Poster
in
Workshop: NeurIPS 2023 Workshop on Machine Learning for Creativity and Design
HARP: Bringing Deep Learning to the DAW with Hosted, Asynchronous, Remote Processing
Hugo Flores Garcia · Christodoulos Benetatos · Patrick O'Reilly · Aldo Aguilar · Zhiyao Duan · Bryan Pardo
Deep learning models have the potential to transform how artists interact with audio across a range of creative applications. While digital audio workstations (DAWs) like Logic or Pro Tools are the most popular software environment for producing audio, state-of-the-art deep learning models are typically available as Python repositories or web demonstrations (e.g., Gradio apps).
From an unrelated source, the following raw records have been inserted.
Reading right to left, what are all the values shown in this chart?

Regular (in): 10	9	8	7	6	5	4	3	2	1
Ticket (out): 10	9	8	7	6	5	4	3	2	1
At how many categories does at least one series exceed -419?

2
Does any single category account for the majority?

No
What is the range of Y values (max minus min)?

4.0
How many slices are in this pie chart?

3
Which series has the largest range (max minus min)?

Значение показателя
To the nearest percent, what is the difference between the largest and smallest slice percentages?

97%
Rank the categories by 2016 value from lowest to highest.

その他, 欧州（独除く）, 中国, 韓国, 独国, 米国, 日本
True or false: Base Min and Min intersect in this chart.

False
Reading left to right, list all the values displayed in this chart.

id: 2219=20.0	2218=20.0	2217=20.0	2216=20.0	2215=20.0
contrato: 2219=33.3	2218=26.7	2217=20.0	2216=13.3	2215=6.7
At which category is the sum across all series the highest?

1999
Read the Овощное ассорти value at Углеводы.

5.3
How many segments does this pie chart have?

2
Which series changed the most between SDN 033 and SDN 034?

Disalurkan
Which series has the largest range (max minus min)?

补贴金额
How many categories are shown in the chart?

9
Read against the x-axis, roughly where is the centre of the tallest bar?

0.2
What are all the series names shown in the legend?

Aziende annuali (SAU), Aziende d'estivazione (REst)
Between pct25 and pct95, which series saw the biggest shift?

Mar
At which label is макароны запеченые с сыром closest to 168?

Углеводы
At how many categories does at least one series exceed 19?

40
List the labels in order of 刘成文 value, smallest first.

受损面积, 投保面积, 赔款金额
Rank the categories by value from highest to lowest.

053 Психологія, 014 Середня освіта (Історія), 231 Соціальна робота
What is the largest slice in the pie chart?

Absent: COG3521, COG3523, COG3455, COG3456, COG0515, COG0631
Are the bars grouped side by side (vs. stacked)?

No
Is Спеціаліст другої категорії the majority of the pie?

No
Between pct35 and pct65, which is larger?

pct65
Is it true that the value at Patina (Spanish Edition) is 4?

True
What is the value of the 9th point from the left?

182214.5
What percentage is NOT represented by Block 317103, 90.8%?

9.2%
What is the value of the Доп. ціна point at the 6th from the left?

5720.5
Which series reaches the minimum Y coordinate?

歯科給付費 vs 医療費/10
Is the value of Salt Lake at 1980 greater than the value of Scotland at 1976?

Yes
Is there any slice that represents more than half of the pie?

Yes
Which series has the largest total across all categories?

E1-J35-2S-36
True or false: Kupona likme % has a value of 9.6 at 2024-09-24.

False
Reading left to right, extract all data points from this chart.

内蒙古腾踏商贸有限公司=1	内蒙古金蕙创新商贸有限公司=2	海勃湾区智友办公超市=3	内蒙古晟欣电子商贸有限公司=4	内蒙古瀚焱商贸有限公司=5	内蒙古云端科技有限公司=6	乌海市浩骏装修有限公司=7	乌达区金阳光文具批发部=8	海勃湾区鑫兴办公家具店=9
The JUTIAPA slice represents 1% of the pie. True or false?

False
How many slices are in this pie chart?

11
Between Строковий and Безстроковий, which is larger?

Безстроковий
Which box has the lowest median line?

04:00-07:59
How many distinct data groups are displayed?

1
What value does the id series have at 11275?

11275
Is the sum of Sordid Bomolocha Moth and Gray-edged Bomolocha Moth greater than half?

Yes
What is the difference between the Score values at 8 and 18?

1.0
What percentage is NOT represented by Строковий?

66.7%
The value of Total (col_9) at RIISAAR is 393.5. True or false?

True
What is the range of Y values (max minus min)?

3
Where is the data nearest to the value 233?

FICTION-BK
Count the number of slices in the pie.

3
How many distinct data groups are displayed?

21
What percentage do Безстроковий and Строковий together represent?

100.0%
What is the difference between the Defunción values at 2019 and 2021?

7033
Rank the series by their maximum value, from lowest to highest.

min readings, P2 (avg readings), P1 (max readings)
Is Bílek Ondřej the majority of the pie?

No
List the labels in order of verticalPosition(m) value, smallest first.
Attempts to bridge this divide have focused on deploying lightweight models as DAW plug-ins that run real-time, locally on the CPU. This often requires significant modifications to the models, and precludes large compute-heavy models and alternative interaction paradigms (e.g., text-to-audio). To bring state-of-the-art models into the hands of artistic creators, we release HARP, a free Audio Random Access (ARA) plug-in for DAWs. HARP supports [h]osted, [a]synchronous, [r]emote [p]rocessing with de≈ep learning models by routing audio from the DAW through Gradio endpoints. Through HARP, Gradio-compatible models hosted on the web (e.g., on Hugging Face Spaces) can become directly useable within the DAW. Using our API, developers can define interactive controls and audio processing logic within their Gradio endpoint. A sound artist can then enter the model's URL into a dialog box on the HARP plugin and the plug-in interface will automatically populate controls, prepare routing, and render any processed audio. Thus, sound artists can create and modify audio using deep learning models in-DAW, maintaining an unbroken creative workflow.